« Antiterrorisme » : la CIA sans limite




Les révélations sur les prisons secrètes de la CIA démontrent une fois de plus la nature barbare de l’administration US et plus largement du consensus autour de ces pratiques dans les États européens.

Le Washington Post a révélé, vendredi 18 novembre que la CIA a créé dans plus d’une vingtaine de pays des centres gérés conjointement avec les services de renseignement locaux et destinés à la « lutte antiterroriste ».

Dans ces Centres de renseignement antiterroristes (CTIC), agents américains et locaux travaillent côte à côte pour traquer les suspects et leurs réseaux, avec des financements et des technologies apportés par la centrale américaine.

Le journal ajoute que la CIA dispose d’installations de ce type en Europe, au Proche-Orient et en Asie. L’Indonésie et l’Ouzbékistan comptent l’un de ces centres, indique le quotidien, qui rappelle également que la France abrite de son côté un quartier général multinational baptisé Alliance, qui monte des opérations dans le monde entier. Les CTIC suivent le modèle des agences anti-drogue mises sur pied par la CIA dans les années 1980 en Amérique latine et en Asie.

Ces organismes court-circuitaient la police et les renseignements, avec la participation d’agents locaux nommés spécialement par les gouvernements et séparés de leur institution d’origine. Dans un témoignage à huis clos devant le Congrès américain, un responsable des opérations de la CIA a expliqué que pratiquement toutes les captures ou éliminations de suspects depuis le 11 Septembre – plus de 3 000 en tout – s’étaient faites en collaboration avec des services étrangers.

Ces CTIC sont toutefois différents des prisons fantômes, ou « sites noirs », gérées par la CIA, souligne le Washington Post. Ces sites seraient une trentaine. S’agissant des « sites noirs » en Europe, l’organisation new-yorkaise Human Rights Watch (HRW) a mentionné publiquement deux pays : la Pologne et la Roumanie. Le site polonais a été localisé à proximité d’un aéroport reculé, dans la région boisée de Mazurie, près de la frontière avec la Lituanie.

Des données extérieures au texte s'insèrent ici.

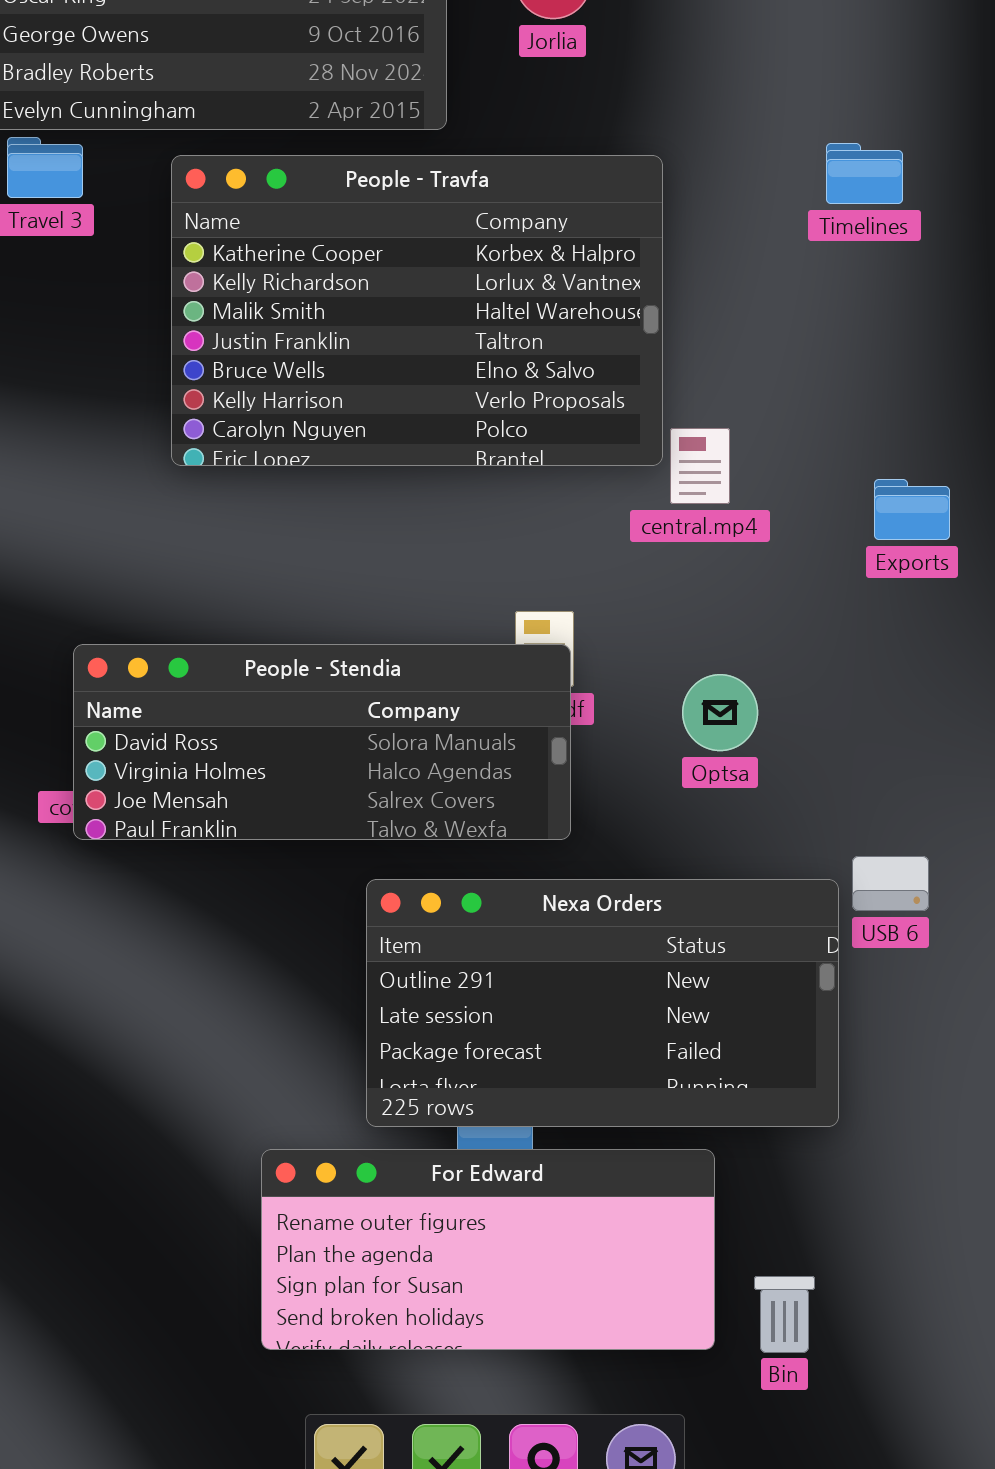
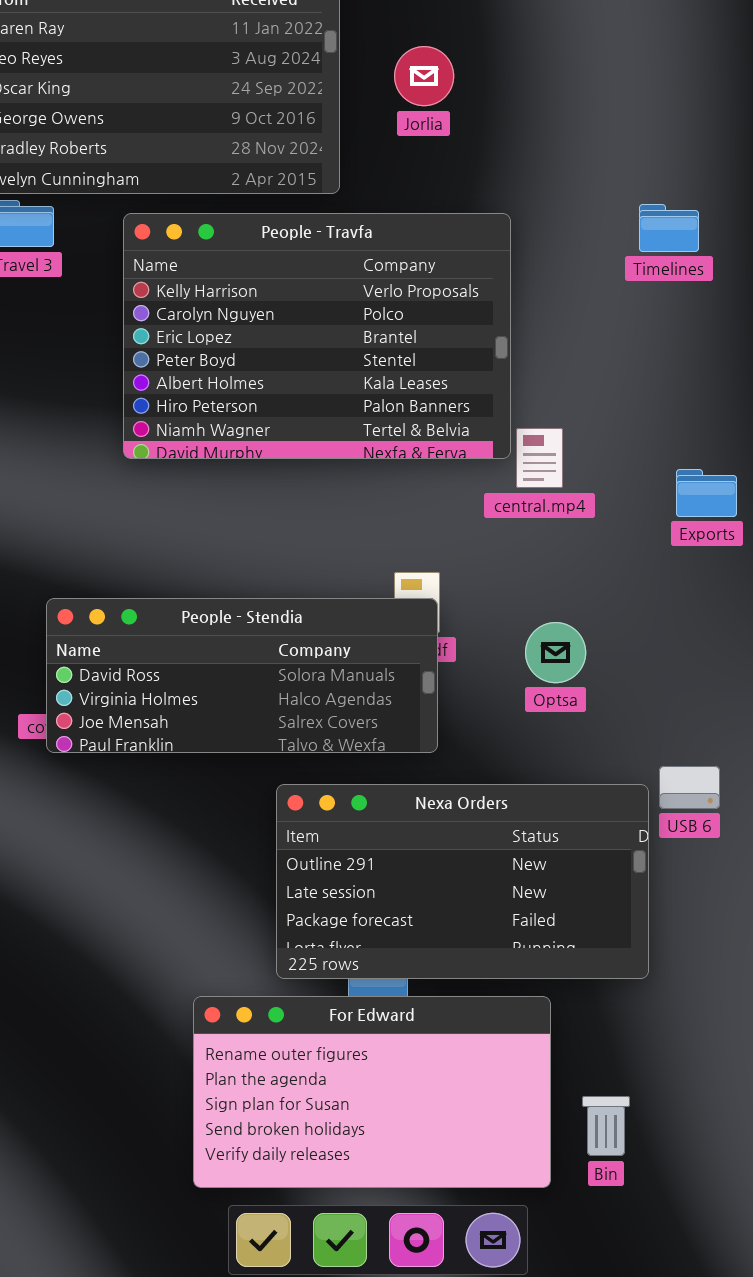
People - Travfa: [171,155,663,466] -> [123,213,511,459], scrolled down 5 rows
For Edward: [261,1149,715,1350] -> [193,996,551,1188], resized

Le site roumain, lui, aurait été placé aux abords d’un aéroport proche des rives de la mer Noire, utilisé par l’aviation américaine au déclenchement de la guerre en Irak. Personne ne sait qui est détenu dans ces prisons, mais tout le monde suspecte que les méthodes utilisées relèvent de la torture, méthodes que Bush s’acharne à refuser d’interdire aux agents de la CIA.

Délocaliser la torture

Les « transferts exceptionnels de prisonniers » (selon la terminologie de la CIA) ont permis un autre mode de « traitement des suspects » : aux alentours de 70 d’entre eux ont été transférés par avion et remis à des gouvernements étrangers pour que ceux-ci s’en « occupent ». L’existence de ce programme a été détaillée par le magazine The New Yorker, dans un article intitulé « Délocaliser la torture ».

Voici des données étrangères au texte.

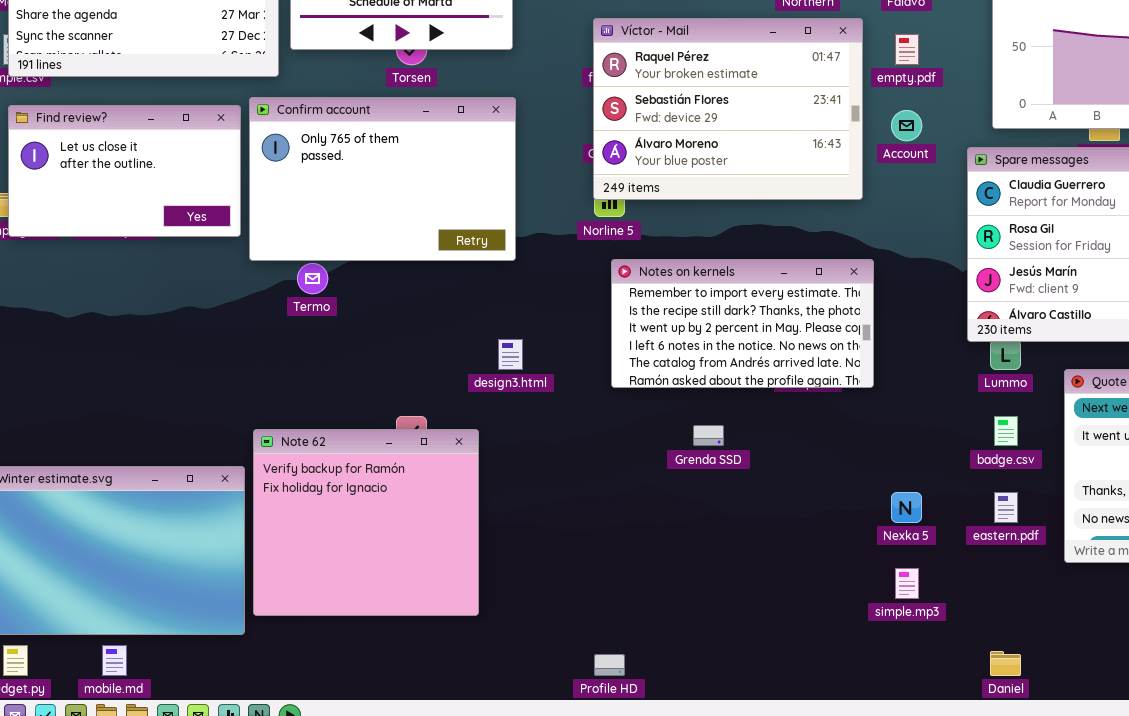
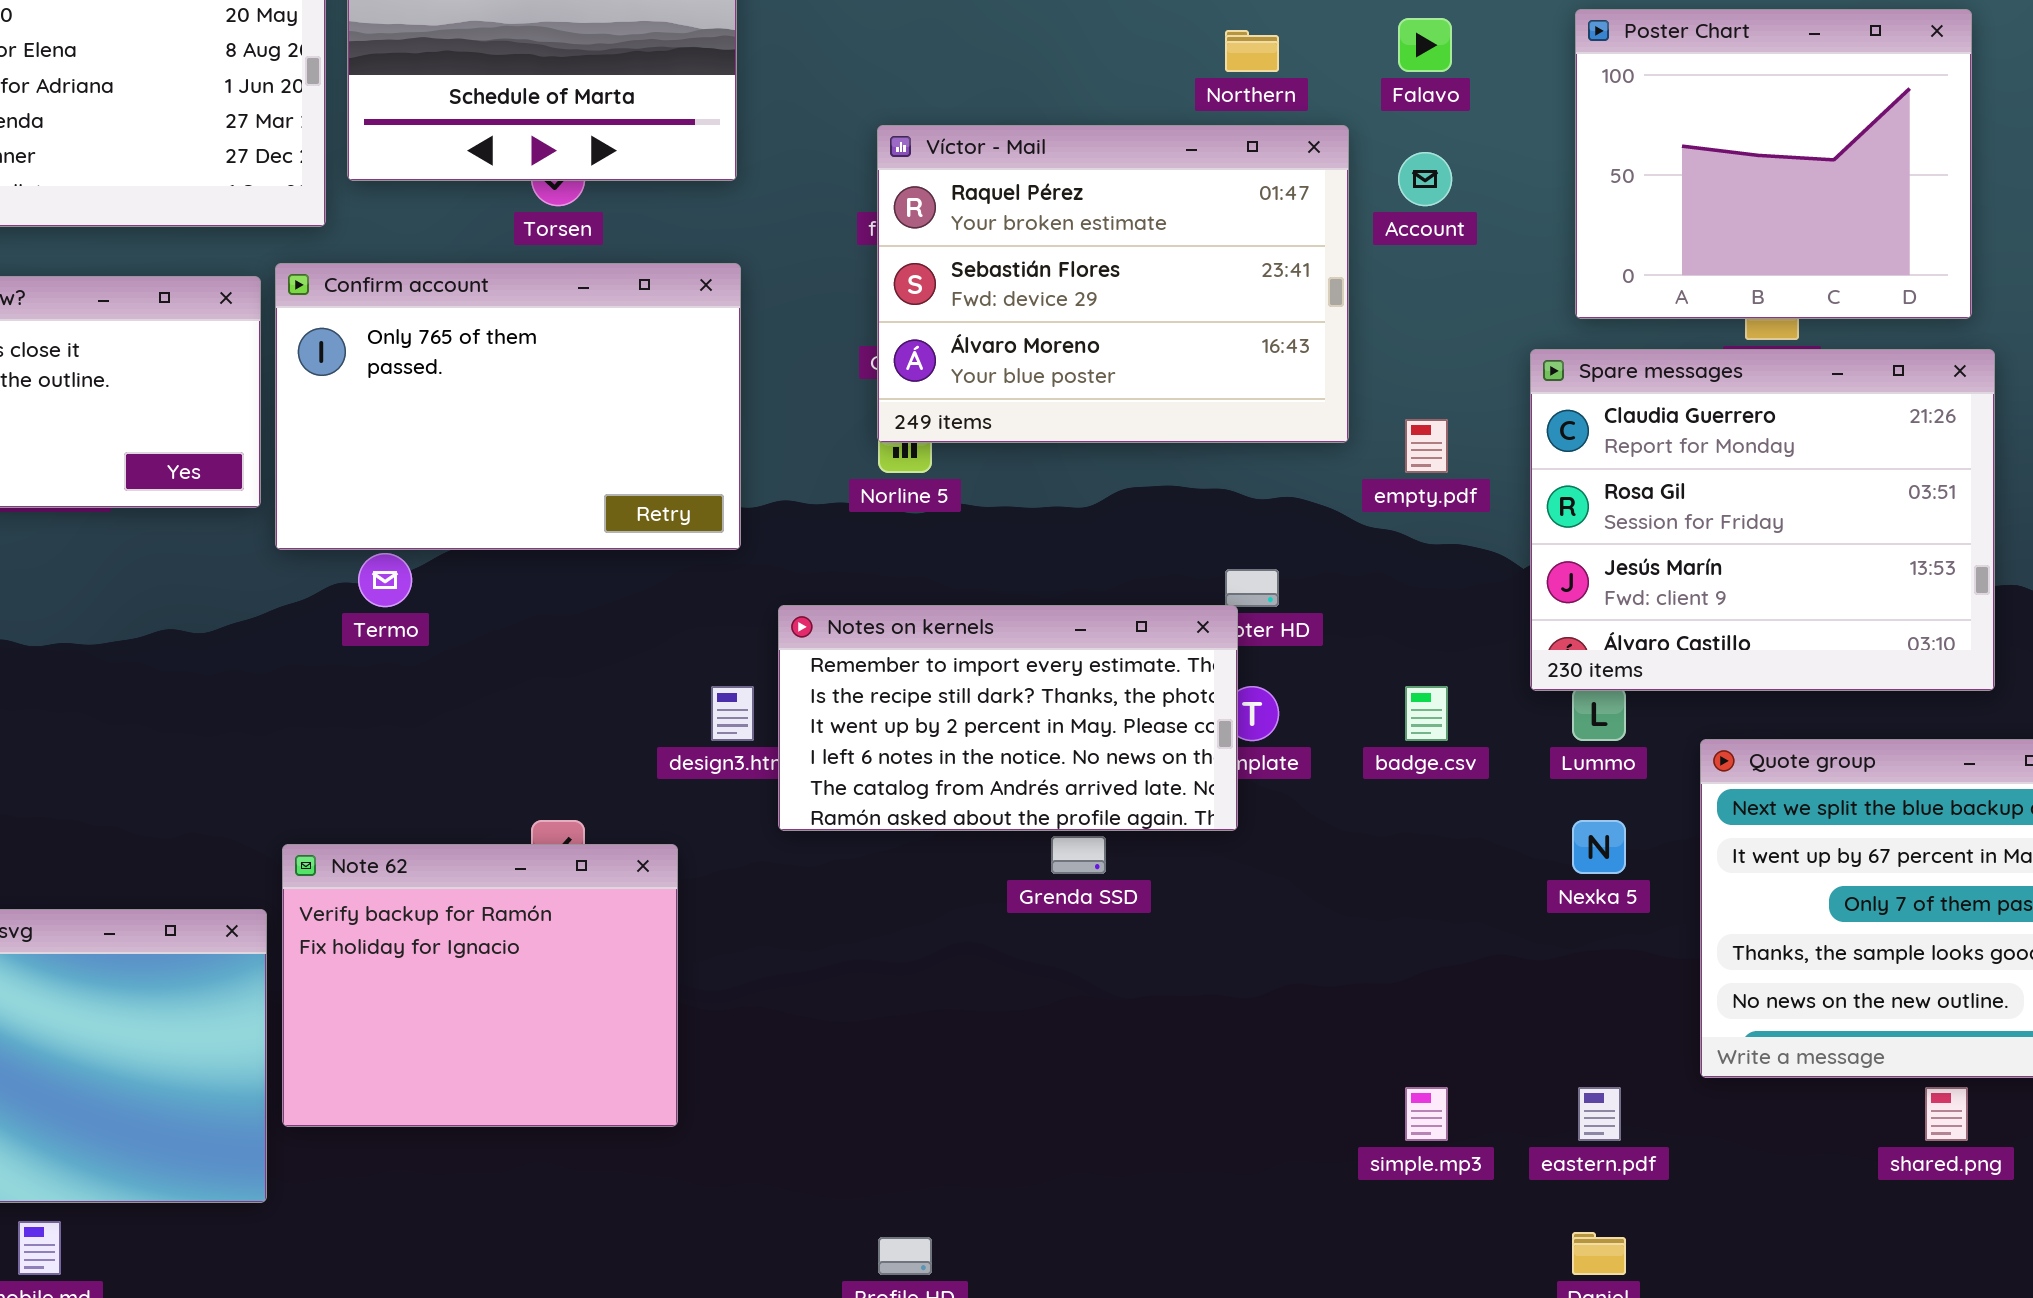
empty.pdf: [895,34,919,65] -> [1405,419,1448,473], moved
Account: [891,110,922,141] -> [1398,152,1452,206], moved
Notes on kernels: [611,259,874,388] -> [778,605,1238,831], moved
badge.csv: [994,416,1018,446] -> [1405,686,1448,741], moved
Note 62: [253,429,479,616] -> [282,844,678,1127], resized
Nexka 5: [891,492,922,523] -> [1572,820,1626,874], moved
eastern.pdf: [994,492,1018,523] -> [1578,1087,1621,1141], moved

Les pays impliqués ont été l’Égypte, la Syrie, l’Arabie saoudite, la Jordanie, l’Afghanistan et, selon un ancien ambassadeur britannique en poste à Tachkent, Graig Murray, l’Ouzbékistan, pays connu pour avoir fait ébouillanter des détenus.
Toutes ces révélations ont donné une ampleur inédite au scandale, poussant des responsables politiques en Europe à demander des comptes à Washington.

Pourtant lorsqu’un sénateur suisse, Dick Marty, a été mandaté en novembre par le Conseil de l’Europe, pour enquêter sur les centres de détention secrets ayant pu exister sur le territoire européen, c’est seulement auprès de Human Rights Watch (HRW) qu’il a pu obtenir une liste de 31 vols suspects. M. Marty a transmis la liste à l’organisme Eurocontrol (organisation chargée de la sécurité de l’espace aérien européen). Il attend la réponse. Chose frappante, M. Marty est à ce jour le seul officiel à avoir effectué une telle démarche auprès d’Eurocontrol (Le Monde du 9 décembre), démontrant si besoin était, qu’au-delà des grandes déclarations, tous les gouvernements européens laisse Bush libre de faire ce qu’il veut.

Ainsi le gouvernement Bush, avec la collaboration – entre autres – de tous les gouvernements occidentaux, a mis en place à grande échelle un système en dehors de toute légalité : enlèvements, séquestrations sans contrôle, sans limite, dans la plus grande opacité possible, tortures, éliminations de suspects…

Sous prétexte de lutte antiterroriste, les services secrets états-uniens ont désormais tous les droits et ne s’en privent pas. Le cas d’un Allemand d’origine libanaise, Khaled Al-Masri, kidnappé par la CIA en Macédoine en décembre 2003, détenu et torturé pendant des mois en Afghanistan puis relâché en Albanie dans des conditions rocambolesques (Le Monde du 9 décembre) est là pour nous le rappeler.